Instruction. Go over the entries and report the lines where the word "articolo" occurs.

Extracted page text data:
____________

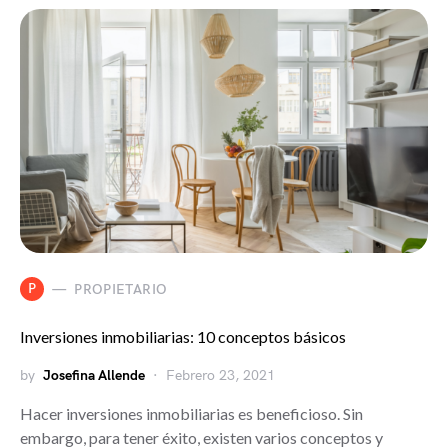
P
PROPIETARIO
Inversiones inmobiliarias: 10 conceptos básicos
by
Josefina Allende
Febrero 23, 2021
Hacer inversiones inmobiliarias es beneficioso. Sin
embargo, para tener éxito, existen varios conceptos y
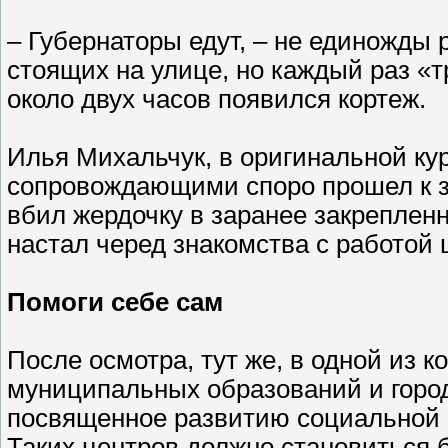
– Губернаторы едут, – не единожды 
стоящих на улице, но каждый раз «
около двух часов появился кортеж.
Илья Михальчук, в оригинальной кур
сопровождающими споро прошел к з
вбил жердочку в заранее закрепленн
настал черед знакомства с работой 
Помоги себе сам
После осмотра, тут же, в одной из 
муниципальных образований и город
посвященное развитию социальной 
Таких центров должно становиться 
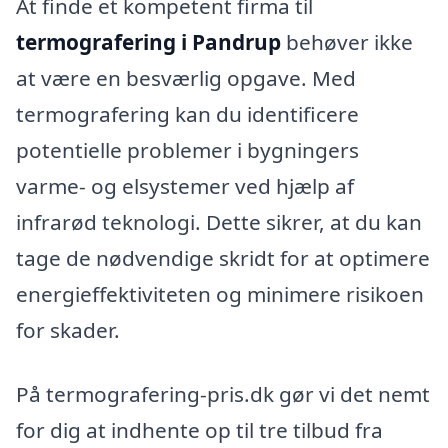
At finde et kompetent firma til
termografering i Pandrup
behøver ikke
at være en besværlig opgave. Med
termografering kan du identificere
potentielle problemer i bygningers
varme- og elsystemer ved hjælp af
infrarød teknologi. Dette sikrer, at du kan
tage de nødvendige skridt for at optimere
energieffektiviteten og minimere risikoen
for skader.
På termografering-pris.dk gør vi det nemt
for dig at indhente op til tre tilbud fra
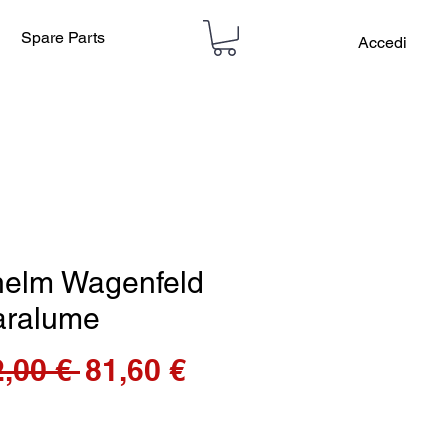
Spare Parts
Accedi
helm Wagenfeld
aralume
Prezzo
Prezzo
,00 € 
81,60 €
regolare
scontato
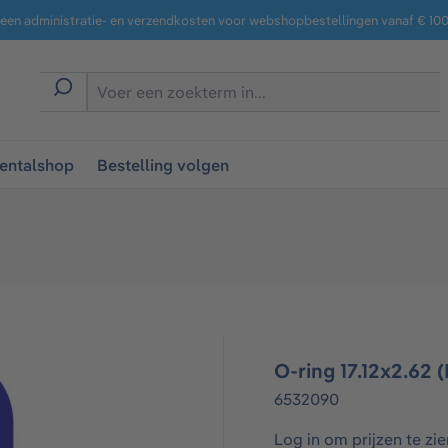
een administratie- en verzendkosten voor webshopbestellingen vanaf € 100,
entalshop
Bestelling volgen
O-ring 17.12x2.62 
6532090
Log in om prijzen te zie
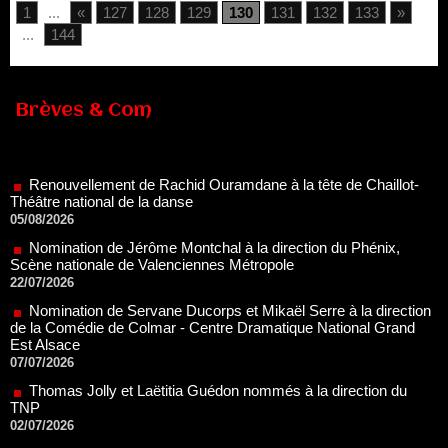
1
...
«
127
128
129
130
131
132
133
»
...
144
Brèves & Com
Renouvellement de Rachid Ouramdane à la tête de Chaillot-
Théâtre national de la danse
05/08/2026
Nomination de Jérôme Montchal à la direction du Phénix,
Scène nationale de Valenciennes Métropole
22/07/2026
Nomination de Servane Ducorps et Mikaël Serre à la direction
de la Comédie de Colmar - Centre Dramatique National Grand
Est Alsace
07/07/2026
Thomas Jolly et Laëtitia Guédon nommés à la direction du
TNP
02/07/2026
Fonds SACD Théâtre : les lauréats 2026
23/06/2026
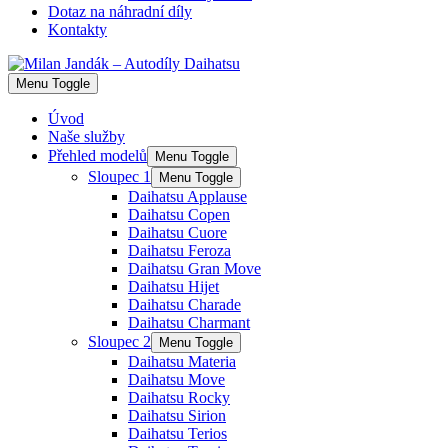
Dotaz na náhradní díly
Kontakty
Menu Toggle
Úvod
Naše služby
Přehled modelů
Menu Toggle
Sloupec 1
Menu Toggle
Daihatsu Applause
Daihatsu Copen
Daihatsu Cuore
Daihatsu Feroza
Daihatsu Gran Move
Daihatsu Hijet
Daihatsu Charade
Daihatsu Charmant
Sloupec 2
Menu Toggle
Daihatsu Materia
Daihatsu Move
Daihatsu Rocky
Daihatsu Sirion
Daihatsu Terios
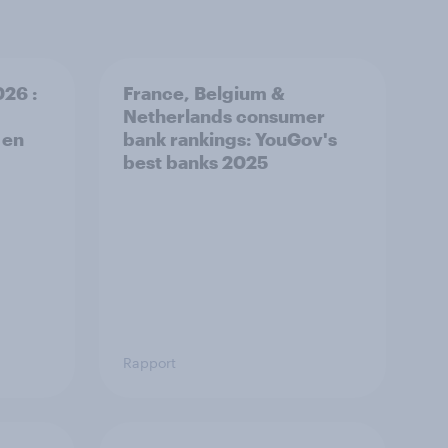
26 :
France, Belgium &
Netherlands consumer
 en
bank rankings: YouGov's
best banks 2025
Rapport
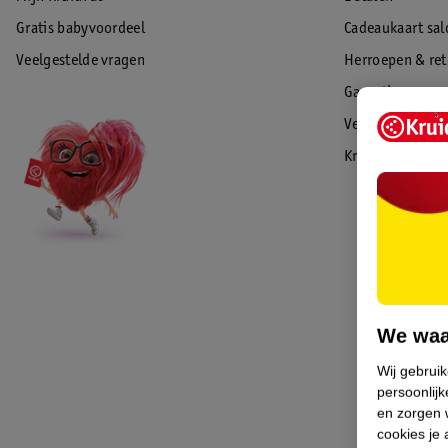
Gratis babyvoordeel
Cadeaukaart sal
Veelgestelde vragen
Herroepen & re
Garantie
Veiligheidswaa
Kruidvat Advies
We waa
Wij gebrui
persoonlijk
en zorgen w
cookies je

____________

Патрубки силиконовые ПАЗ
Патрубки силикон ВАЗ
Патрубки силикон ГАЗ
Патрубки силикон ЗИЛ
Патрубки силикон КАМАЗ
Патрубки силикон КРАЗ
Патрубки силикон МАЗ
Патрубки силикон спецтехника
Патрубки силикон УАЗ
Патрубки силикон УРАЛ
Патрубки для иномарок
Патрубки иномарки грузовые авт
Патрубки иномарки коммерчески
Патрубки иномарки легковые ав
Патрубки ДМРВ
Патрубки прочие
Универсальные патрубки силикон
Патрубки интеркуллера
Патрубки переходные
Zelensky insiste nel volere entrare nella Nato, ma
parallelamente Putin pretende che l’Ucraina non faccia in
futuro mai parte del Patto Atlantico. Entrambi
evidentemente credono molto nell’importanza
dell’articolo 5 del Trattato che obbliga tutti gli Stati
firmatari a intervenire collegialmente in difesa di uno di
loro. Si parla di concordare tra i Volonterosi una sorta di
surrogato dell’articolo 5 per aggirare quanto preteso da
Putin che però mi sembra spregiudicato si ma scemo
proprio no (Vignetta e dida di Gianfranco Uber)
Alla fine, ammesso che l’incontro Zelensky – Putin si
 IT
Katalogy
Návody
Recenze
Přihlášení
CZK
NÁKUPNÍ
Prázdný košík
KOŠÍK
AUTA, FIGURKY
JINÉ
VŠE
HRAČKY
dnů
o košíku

____________

Worked solution.
dell’articolo 5 del Trattato che obbliga tutti gli Stati
surrogato dell’articolo 5 per aggirare quanto preteso da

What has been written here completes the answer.